[Input data]
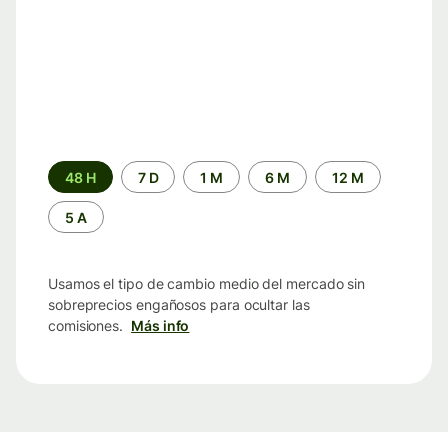
Periodo
48 H
7 D
1 M
6 M
12 M
de
tiempo
5 A
Usamos el tipo de cambio medio del mercado sin
sobreprecios engañosos para ocultar las
comisiones.
Más info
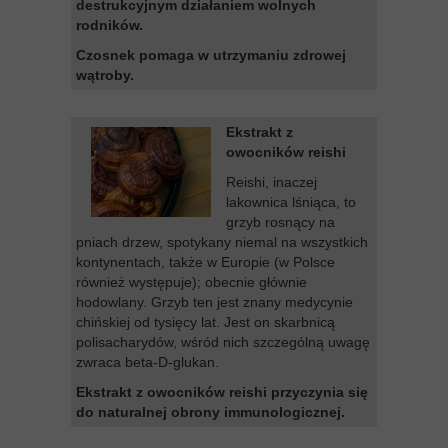
destrukcyjnym działaniem wolnych
rodników.
Czosnek pomaga w utrzymaniu zdrowej
wątroby.
Ekstrakt z
owocników reishi
Reishi, inaczej
lakownica lśniąca, to
grzyb rosnący na
pniach drzew, spotykany niemal na wszystkich
kontynentach, także w Europie (w Polsce
również występuje); obecnie głównie
hodowlany. Grzyb ten jest znany medycynie
chińskiej od tysięcy lat. Jest on skarbnicą
polisacharydów, wśród nich szczególną uwagę
zwraca beta-D-glukan.
Ekstrakt z owocników reishi przyczynia się
do naturalnej obrony immunologicznej.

[Description of the task] Scan the lines above for the word "owocników". Return each one that has it.

[Answer]
owocników reishi
Ekstrakt z owocników reishi przyczynia się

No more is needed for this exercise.